The transcription factor NF-kB regulates immune and inflammatory responses and is implicated in the pathogenesis of inflammatory diseases and cancer. Our studies helped elucidate the role of the NF-kB pathway in health and disease. Consistent with its proposed tumour promoting function, we found that constitutive activation of NF-kB drives intestinal tumorigenesis (Vlantis et al, JCI, 2011) while NF-kB inhibition prevents skin cancer (Kim & Pasparakis, EMBO Mol Med, 2014). However, our experiments revealed a paradoxical side of NF-kB signalling that was not compatible with its key pro-inflammatory and pro-tumorigenic functions. We could show that mice with liver specific knockout of NEMO, the regulatory subunit of the IKK complex that activates NF-kB, developed spontaneously chronic liver disease and hepatocellular carcinoma (Luedde et al, Cancer Cell 2007), while inhibition of IKK signalling in intestinal and skin epithelia caused spontaneous inflammation in these tissues (Pasparakis et al, Nature, 2002; Nenci et al, Nature 2007). These studies showed that NF-kB is critical for the maintenance of tissue homeostasis and the prevention of inflammation, revealing a previously unappreciated complexity of NF-kB signalling. Our current research aims to dissect the mechanisms and pathways determining the pathogenic and beneficial outcomes of NF-kB signalling, ultimately aspiring to use this knowledge for the development of therapeutic approaches that inhibit the detrimental consequences of NF-kB activation without affecting its beneficial functions.

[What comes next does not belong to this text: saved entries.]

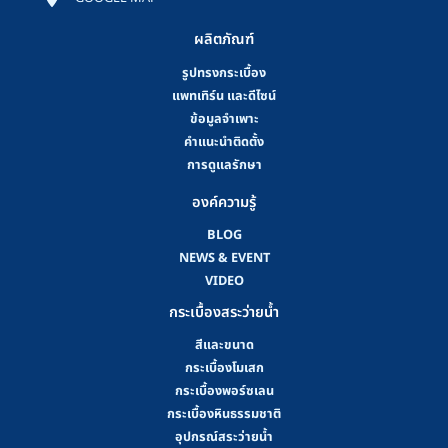
ผลิตภัณฑ์
รูปทรงกระเบื้อง
แพทเทิร์น และดีไซน์
ข้อมูลจำเพาะ
คําแนะนําติดตั้ง
การดูแลรักษา
องค์ความรู้
BLOG
NEWS & EVENT
VIDEO
กระเบื้องสระว่ายน้ำ
สีและขนาด
กระเบื้องโมเสก
กระเบื้องพอร์ซเลน
กระเบื้องหินธรรมชาติ
อุปกรณ์สระว่ายน้ำ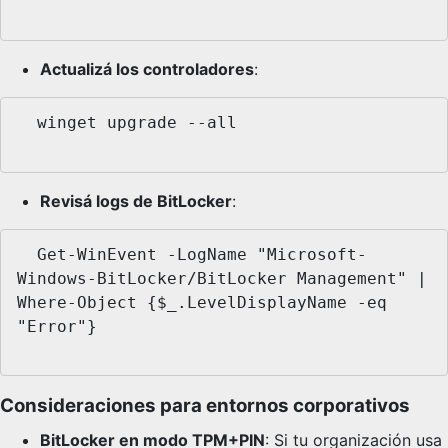
Actualizá los controladores
:
  winget upgrade --all

Revisá logs de BitLocker
:
  Get-WinEvent -LogName "Microsoft-
Windows-BitLocker/BitLocker Management" | 
Where-Object {$_.LevelDisplayName -eq 
"Error"}

Consideraciones para entornos corporativos
BitLocker en modo TPM+PIN
: Si tu organización usa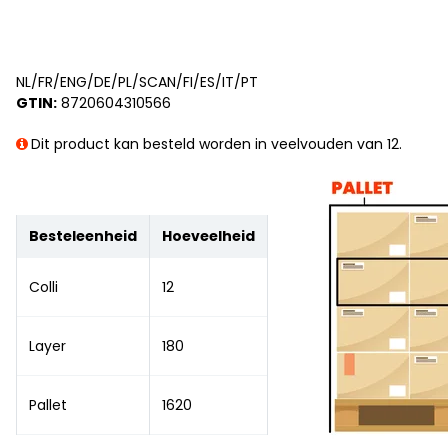
NL/FR/ENG/DE/PL/SCAN/FI/ES/IT/PT
GTIN:
8720604310566
Dit product kan besteld worden in veelvouden van 12.
Besteleenheid
Hoeveelheid
Colli
12
Layer
180
Pallet
1620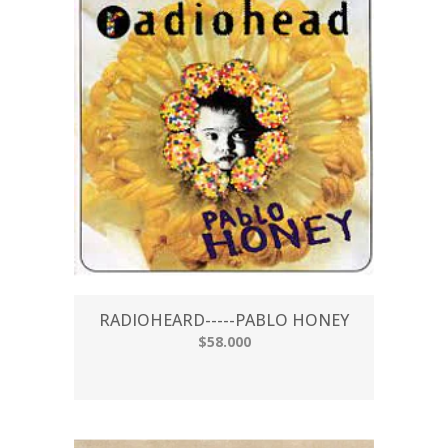
RADIOHEARD-----PABLO HONEY
$58.000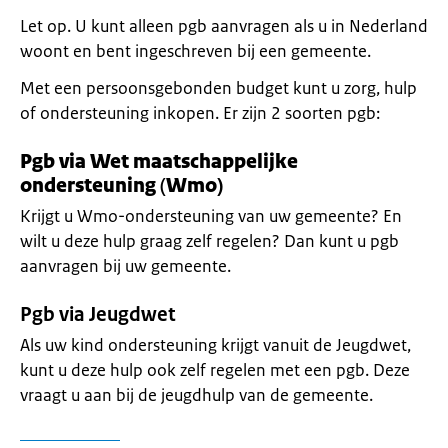
Let op. U kunt alleen pgb aanvragen als u in Nederland
woont en bent ingeschreven bij een gemeente.
Met een persoonsgebonden budget kunt u zorg, hulp
of ondersteuning inkopen. Er zijn 2 soorten pgb:
Pgb via Wet maatschappelijke
ondersteuning
(
Wmo)
Krijgt u Wmo-ondersteuning van uw gemeente? En
wilt u deze hulp graag zelf regelen? Dan kunt u pgb
aanvragen bij uw gemeente.
Pgb via Jeugdwet
Als uw kind ondersteuning krijgt vanuit de Jeugdwet,
kunt u deze hulp ook zelf regelen met een pgb. Deze
vraagt u aan bij de jeugdhulp van de gemeente.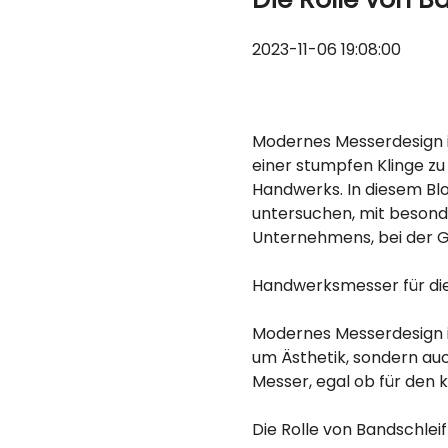
2023-11-06 19:08:00
Modernes Messerdesign is
einer stumpfen Klinge z
Handwerks. In diesem Bl
untersuchen, mit beson
Unternehmens, bei der G
Handwerksmesser für di
Modernes Messerdesign is
um Ästhetik, sondern auch
Messer, egal ob für den k
Die Rolle von Bandschle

NEMO deficiency causes TNF-mediated death of intestinal epithelial cells, which compromises the intestinal barrier and allows the translocation of commensal bacteria from the intestinal lumen into the mucosa. The recognition of bacteria by mucosal immune cells triggers the production of inflammatory cytokines and chemokines including TNF, which causes further increased death of intestinal epithelial cells fuelling a feed-forward loop resulting in chronic unresolved inflammation.